Colorado, Virginia, Connecticut, Texas, and other US states with comprehensive privacy laws: our practices and your rights mirror those described for California above; contact us using the same methods to exercise them.

Brazil (LGPD). Under Law 13.709/2018 (LGPD) Article 18, you have the right to: (i) confirm the existence of processing; (ii) access your data; (iii) correct incomplete, inaccurate, or outdated data; (iv) anonymize, block, or delete unnecessary or excessive data, or data processed in noncompliance with the LGPD; (v) port your data to another service or product provider; (vi) delete personal data processed with your consent; (vii) obtain information about public and private entities with which we have shared your data; (viii) obtain information about the possibility of refusing consent and the consequences of refusal; and (ix) revoke consent. Contact: legal@upbeatgames.com. You may also lodge a complaint with the Autoridade Nacional de Proteção de Dados (ANPD) at https://www.gov.br/anpd.

Other regions. Local data protection laws may give you additional rights; we will honor them on request.

9. Children

Our Services are general-audience offerings and are not directed to children under 13 within the meaning of COPPA, under 16 in EU member states with that threshold, or under 12 within the meaning of Brazil's LGPD Article 14. Under LGPD Article 14, the processing of personal data of children under 12 in Brazil requires specific parental consent; processing for adolescents (ages 12 to under 18) must serve their best interests. We do not knowingly collect personal information from children or adolescents.

If you believe a child has been using one of our Services in a way that requires our attention, or you are a parent wishing to inquire about any activity involving your child, contact legal@upbeatgames.com. We will respond and, if applicable, work with Apple or Google to delete relevant data from their services.

10. Security

We do not store personal data, so the main security concern on our side is the integrity of the Services' code and the CDN traffic. We use HTTPS for all CDN fetches and, for our mobile games, standard Apple/Google platform authentication (Game Center, Play Games) for cloud saves.

11. Automated decision-making and cookies

We do not engage in automated decision-making that produces legal or similarly significant effects on you. We do not use cookies or set tracking technologies. Our Services respect Do Not Track signals by default (we set no trackers).

12. Third-party services used by the Services

For our mobile games on iOS and Android:

  • Apple Game Center + iCloud Key-Value Store (iOS only)
  • Google Play Games Services + Saved Games (Android only)
  • Apple In-App Purchase (iOS) / Google Play Billing (Android)

For all Services:

  • Cloudflare (CDN)

No other third-party SDK is embedded in any of our Services. No advertising, no third-party analytics, no third-party crash reporting.
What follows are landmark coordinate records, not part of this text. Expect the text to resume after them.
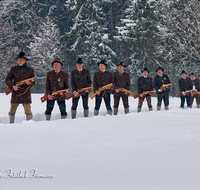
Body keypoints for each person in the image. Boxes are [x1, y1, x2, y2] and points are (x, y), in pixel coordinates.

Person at [5, 52, 35, 124]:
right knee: (12, 111)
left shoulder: (30, 70)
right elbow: (7, 79)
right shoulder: (13, 69)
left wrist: (29, 83)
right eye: (18, 60)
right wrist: (12, 86)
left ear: (25, 61)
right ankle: (11, 124)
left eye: (21, 60)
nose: (19, 61)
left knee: (28, 111)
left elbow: (34, 81)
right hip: (16, 93)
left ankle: (29, 125)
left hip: (26, 93)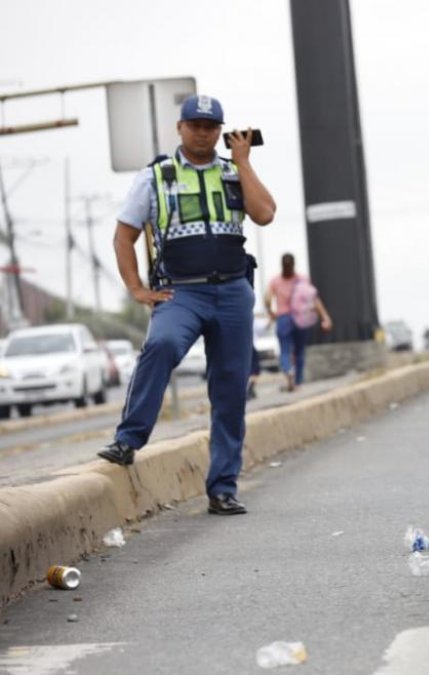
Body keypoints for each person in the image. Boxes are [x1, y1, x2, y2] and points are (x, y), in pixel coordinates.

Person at [98, 94, 276, 516]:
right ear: (180, 128)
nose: (203, 132)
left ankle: (223, 487)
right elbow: (124, 236)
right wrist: (136, 288)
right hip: (182, 293)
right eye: (195, 125)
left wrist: (244, 161)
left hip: (232, 291)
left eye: (211, 126)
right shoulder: (155, 177)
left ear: (221, 131)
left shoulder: (235, 172)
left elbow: (265, 214)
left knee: (230, 389)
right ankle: (128, 440)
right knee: (160, 346)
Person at [264, 253, 332, 391]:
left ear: (281, 265)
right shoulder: (302, 279)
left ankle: (288, 369)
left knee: (284, 349)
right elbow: (314, 299)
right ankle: (298, 382)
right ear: (294, 264)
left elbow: (267, 298)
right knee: (299, 351)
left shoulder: (275, 281)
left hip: (283, 318)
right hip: (301, 318)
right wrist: (325, 316)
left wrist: (271, 312)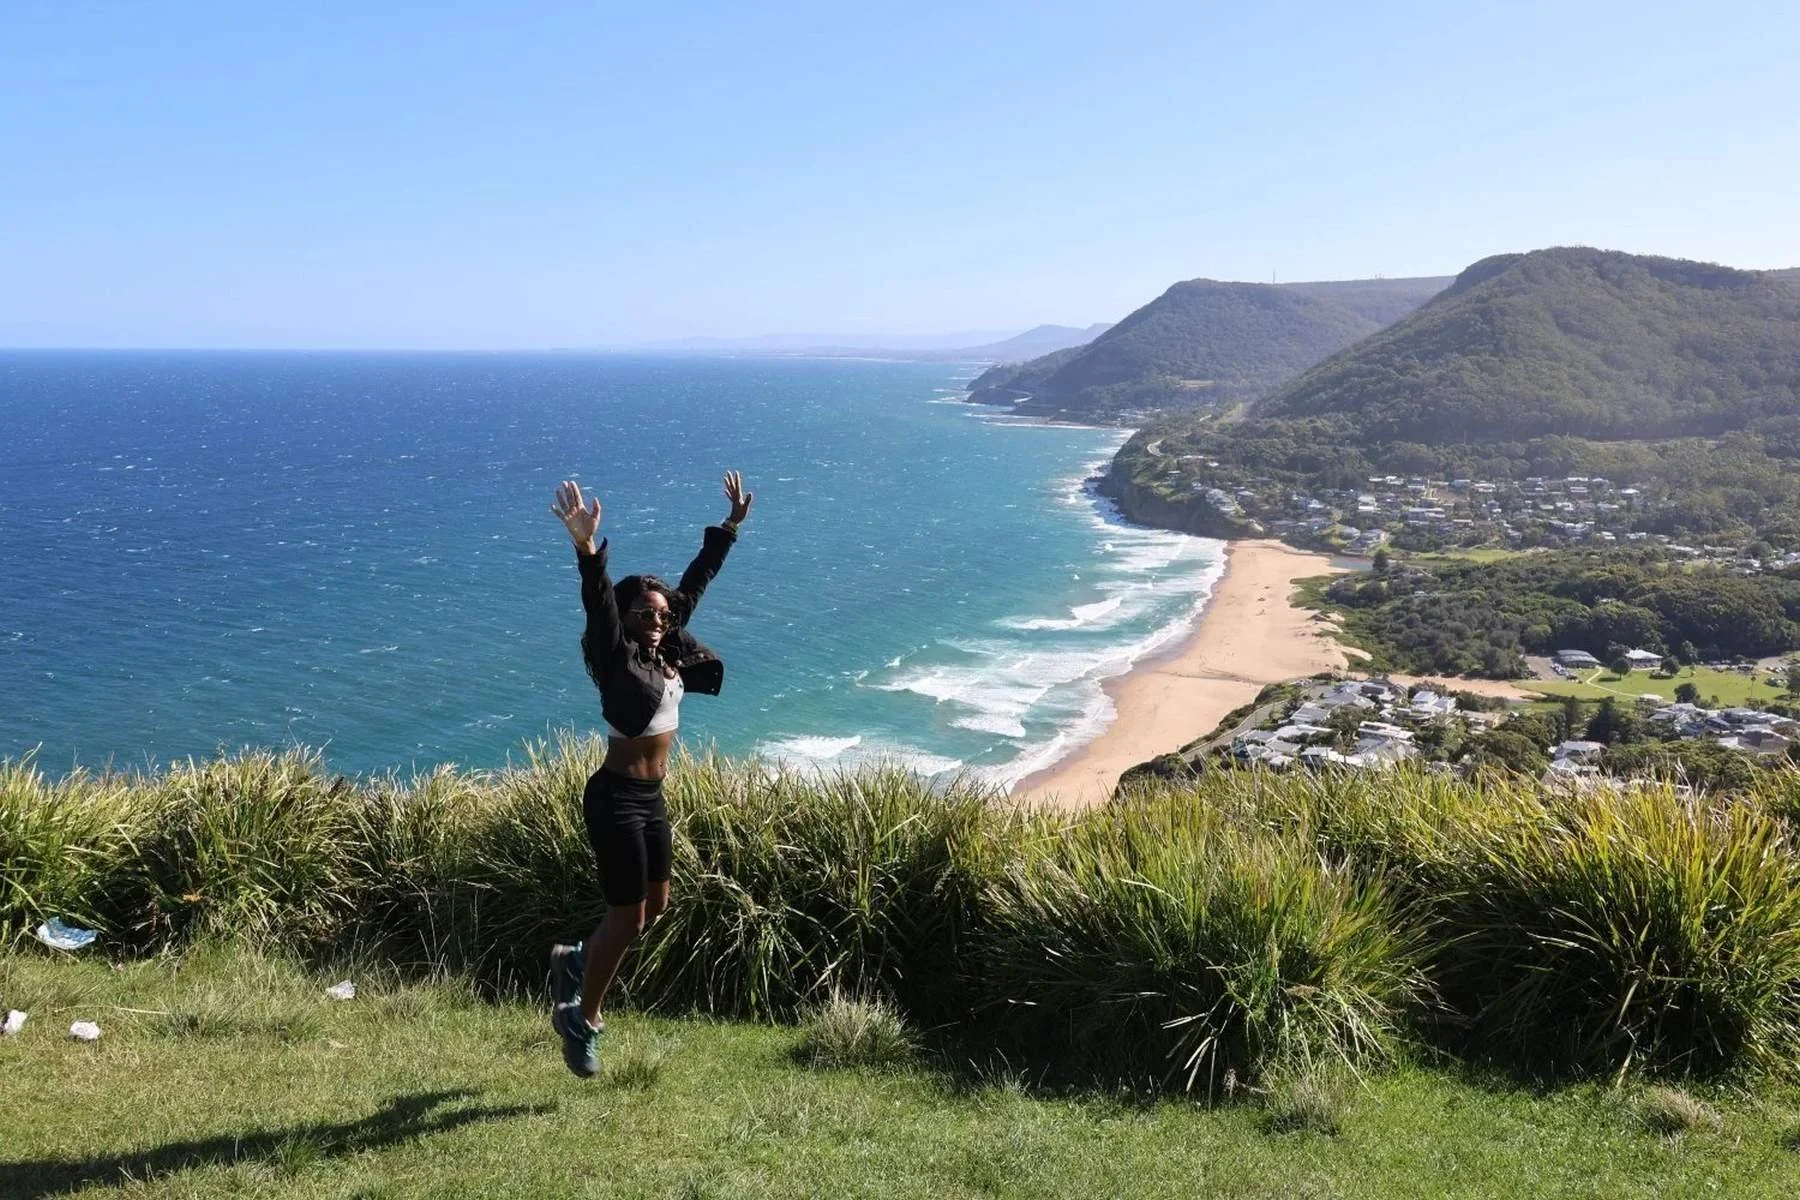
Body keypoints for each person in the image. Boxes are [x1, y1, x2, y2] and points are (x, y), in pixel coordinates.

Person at [545, 471, 753, 1077]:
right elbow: (597, 602)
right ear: (626, 616)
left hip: (651, 796)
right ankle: (582, 1020)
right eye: (645, 612)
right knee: (628, 917)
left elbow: (697, 580)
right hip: (615, 798)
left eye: (662, 613)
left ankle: (575, 959)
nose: (658, 619)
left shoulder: (667, 645)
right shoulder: (616, 654)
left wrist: (730, 526)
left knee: (656, 905)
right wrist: (587, 548)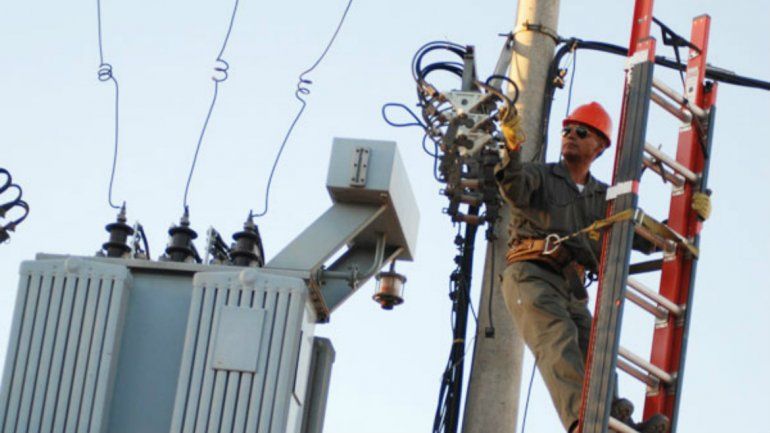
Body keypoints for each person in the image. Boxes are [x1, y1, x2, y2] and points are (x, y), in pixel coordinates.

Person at [494, 102, 709, 433]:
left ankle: (617, 422)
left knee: (598, 349)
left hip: (570, 288)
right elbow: (513, 186)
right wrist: (512, 147)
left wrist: (690, 219)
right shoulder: (540, 176)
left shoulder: (604, 199)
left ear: (600, 146)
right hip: (531, 276)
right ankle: (587, 424)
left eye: (581, 132)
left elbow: (644, 238)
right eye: (567, 131)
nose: (570, 137)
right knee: (558, 341)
13. Changes to this policy

Material changes will be posted here with an updated "Effective date". We will make reasonable effort to reflect material changes in the Services or via store listing updates. Under LGPD Article 9, where a change affects the legal bases or purposes of processing, we will communicate the change before it takes effect to the extent feasible.

14. Governing law

This policy is governed by the laws of Brazil. Nothing here waives rights you have under mandatory consumer protection or data protection laws in your country.